# Task prompt
List all the lines in these records that hold "droit".

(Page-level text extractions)

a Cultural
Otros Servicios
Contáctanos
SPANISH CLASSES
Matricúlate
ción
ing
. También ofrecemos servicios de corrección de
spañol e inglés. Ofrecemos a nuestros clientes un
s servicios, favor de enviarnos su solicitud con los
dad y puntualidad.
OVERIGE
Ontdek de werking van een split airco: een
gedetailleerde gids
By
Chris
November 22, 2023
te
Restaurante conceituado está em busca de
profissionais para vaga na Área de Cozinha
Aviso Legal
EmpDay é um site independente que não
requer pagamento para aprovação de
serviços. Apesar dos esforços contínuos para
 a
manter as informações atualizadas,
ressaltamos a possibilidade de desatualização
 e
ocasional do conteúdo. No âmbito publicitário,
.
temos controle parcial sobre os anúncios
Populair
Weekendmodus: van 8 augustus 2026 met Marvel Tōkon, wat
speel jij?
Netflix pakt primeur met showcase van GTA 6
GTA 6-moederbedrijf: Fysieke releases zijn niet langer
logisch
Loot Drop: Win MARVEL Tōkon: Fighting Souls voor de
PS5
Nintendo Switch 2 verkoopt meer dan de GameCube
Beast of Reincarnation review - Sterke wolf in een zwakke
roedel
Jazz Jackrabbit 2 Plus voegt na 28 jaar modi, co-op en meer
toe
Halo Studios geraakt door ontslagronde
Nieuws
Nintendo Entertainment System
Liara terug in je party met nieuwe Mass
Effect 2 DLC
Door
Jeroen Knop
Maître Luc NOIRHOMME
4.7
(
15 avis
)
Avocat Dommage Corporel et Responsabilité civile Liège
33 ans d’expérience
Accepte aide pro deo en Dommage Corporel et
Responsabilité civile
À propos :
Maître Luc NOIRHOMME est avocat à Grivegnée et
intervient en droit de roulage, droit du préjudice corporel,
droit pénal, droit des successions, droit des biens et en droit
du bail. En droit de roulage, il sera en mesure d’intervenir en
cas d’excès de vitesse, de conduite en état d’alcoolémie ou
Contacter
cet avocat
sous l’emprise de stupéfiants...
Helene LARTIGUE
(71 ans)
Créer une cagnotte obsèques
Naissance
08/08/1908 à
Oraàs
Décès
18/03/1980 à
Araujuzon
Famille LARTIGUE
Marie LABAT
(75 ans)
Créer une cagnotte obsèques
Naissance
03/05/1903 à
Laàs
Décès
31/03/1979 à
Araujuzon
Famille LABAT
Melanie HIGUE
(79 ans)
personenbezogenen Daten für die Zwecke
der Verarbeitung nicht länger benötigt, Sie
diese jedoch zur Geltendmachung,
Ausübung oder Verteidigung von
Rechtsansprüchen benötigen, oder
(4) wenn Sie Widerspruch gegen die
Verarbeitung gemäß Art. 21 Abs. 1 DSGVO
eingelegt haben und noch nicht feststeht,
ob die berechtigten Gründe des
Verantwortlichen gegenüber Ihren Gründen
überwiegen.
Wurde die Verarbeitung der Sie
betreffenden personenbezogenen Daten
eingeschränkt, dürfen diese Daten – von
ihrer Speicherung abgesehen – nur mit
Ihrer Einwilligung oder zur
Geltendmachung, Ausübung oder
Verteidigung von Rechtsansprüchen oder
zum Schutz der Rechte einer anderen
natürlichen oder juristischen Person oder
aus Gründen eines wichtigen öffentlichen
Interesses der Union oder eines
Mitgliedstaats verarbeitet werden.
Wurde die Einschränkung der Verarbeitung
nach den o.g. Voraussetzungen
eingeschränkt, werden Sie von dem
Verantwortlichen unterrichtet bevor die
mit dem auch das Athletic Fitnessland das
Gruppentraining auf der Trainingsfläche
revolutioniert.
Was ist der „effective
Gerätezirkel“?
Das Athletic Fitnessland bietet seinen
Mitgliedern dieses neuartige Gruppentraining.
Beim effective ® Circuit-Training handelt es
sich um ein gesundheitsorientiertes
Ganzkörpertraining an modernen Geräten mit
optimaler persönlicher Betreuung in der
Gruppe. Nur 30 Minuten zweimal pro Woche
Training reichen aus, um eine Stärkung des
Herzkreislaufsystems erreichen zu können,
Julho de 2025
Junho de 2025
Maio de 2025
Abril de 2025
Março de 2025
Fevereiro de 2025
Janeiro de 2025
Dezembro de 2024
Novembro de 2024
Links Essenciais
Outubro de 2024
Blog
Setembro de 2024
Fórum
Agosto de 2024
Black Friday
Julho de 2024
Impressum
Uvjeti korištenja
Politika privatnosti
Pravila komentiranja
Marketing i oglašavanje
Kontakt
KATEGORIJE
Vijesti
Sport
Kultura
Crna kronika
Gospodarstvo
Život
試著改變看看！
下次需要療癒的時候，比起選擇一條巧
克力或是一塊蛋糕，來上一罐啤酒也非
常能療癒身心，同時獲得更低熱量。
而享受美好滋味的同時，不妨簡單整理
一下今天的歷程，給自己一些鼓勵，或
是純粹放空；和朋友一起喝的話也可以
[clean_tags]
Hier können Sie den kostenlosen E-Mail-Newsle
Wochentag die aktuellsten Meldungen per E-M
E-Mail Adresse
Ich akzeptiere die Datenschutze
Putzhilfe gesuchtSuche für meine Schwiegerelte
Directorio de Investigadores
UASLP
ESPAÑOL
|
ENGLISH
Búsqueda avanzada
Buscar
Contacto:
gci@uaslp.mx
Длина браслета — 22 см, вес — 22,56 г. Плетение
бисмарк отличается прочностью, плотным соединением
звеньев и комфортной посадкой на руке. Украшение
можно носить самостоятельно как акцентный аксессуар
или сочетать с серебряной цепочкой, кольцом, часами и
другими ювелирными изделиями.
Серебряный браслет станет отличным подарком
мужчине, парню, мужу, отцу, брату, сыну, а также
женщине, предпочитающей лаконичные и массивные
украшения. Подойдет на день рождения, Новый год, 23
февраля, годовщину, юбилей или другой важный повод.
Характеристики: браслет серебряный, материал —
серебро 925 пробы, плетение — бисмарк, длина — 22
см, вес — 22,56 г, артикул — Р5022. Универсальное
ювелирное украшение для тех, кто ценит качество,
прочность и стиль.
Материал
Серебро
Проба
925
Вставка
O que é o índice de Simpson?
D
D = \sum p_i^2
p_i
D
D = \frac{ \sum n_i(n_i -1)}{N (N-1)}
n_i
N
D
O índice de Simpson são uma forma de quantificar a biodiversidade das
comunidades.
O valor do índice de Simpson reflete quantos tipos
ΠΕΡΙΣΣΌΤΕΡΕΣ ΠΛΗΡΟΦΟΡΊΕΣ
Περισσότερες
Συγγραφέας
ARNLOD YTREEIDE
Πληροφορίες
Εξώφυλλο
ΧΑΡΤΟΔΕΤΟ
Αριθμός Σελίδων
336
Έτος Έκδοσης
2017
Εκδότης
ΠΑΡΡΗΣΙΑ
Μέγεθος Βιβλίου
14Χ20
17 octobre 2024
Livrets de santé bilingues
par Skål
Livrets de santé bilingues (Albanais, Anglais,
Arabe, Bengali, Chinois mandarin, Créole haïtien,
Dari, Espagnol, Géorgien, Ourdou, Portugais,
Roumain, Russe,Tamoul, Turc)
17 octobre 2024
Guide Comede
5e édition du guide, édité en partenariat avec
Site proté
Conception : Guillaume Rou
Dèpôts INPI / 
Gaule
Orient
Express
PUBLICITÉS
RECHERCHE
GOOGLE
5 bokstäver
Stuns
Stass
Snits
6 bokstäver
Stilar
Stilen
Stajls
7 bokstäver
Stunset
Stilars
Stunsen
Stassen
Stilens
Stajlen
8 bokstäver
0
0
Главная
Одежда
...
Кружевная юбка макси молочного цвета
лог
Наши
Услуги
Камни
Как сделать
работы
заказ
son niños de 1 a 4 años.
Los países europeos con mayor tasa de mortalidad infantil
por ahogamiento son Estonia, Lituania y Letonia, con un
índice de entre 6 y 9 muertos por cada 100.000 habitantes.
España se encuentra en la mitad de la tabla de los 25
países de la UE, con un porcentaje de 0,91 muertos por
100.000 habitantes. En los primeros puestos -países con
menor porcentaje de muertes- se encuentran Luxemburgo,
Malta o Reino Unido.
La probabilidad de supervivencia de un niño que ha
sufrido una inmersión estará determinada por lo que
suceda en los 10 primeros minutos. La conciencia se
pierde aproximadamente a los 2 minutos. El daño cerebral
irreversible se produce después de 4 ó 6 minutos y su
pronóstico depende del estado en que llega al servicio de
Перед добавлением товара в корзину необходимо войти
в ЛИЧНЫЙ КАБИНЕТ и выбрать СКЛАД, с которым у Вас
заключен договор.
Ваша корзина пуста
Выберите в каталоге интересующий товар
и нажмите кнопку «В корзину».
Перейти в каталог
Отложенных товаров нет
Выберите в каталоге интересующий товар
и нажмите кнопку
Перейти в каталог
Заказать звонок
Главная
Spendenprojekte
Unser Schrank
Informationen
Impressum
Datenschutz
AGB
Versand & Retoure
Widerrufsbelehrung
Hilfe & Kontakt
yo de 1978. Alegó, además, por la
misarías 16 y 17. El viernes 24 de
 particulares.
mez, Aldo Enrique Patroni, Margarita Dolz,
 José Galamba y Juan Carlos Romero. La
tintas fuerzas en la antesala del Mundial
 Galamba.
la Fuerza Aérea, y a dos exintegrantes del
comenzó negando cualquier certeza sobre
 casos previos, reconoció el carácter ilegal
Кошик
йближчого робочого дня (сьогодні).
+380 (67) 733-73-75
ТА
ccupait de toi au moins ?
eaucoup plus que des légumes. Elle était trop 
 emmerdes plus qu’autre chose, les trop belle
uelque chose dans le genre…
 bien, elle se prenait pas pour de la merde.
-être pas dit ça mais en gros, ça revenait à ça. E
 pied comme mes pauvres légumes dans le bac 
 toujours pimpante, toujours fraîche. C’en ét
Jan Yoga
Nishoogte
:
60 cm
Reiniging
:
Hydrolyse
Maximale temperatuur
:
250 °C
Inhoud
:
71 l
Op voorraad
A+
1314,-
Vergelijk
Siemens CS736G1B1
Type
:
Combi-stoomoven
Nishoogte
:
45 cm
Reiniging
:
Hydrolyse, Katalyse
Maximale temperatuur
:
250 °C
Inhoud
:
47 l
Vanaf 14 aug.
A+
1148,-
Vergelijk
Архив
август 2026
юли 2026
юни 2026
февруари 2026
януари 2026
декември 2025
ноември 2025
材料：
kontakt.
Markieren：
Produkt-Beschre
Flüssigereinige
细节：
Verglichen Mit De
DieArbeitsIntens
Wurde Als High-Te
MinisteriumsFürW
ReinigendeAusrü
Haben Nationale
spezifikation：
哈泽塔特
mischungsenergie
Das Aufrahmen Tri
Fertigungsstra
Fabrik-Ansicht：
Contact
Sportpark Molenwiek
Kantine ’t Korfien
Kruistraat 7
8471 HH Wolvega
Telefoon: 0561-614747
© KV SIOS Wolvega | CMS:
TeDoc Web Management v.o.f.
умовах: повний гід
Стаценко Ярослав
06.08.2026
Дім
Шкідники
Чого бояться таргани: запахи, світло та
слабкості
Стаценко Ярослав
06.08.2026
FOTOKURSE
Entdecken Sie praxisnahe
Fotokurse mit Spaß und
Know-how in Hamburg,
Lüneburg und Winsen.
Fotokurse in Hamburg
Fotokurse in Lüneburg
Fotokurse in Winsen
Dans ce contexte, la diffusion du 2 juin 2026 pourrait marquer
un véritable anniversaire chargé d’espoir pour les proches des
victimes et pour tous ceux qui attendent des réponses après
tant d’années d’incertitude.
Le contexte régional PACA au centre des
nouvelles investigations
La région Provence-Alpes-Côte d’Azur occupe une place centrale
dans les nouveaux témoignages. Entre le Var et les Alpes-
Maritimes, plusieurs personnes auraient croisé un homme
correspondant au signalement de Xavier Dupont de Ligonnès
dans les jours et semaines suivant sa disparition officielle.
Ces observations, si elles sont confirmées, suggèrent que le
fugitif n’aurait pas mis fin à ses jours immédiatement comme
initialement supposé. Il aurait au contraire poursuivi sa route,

# Response
intervient en droit de roulage, droit du préjudice corporel,
droit pénal, droit des successions, droit des biens et en droit
du bail. En droit de roulage, il sera en mesure d’intervenir en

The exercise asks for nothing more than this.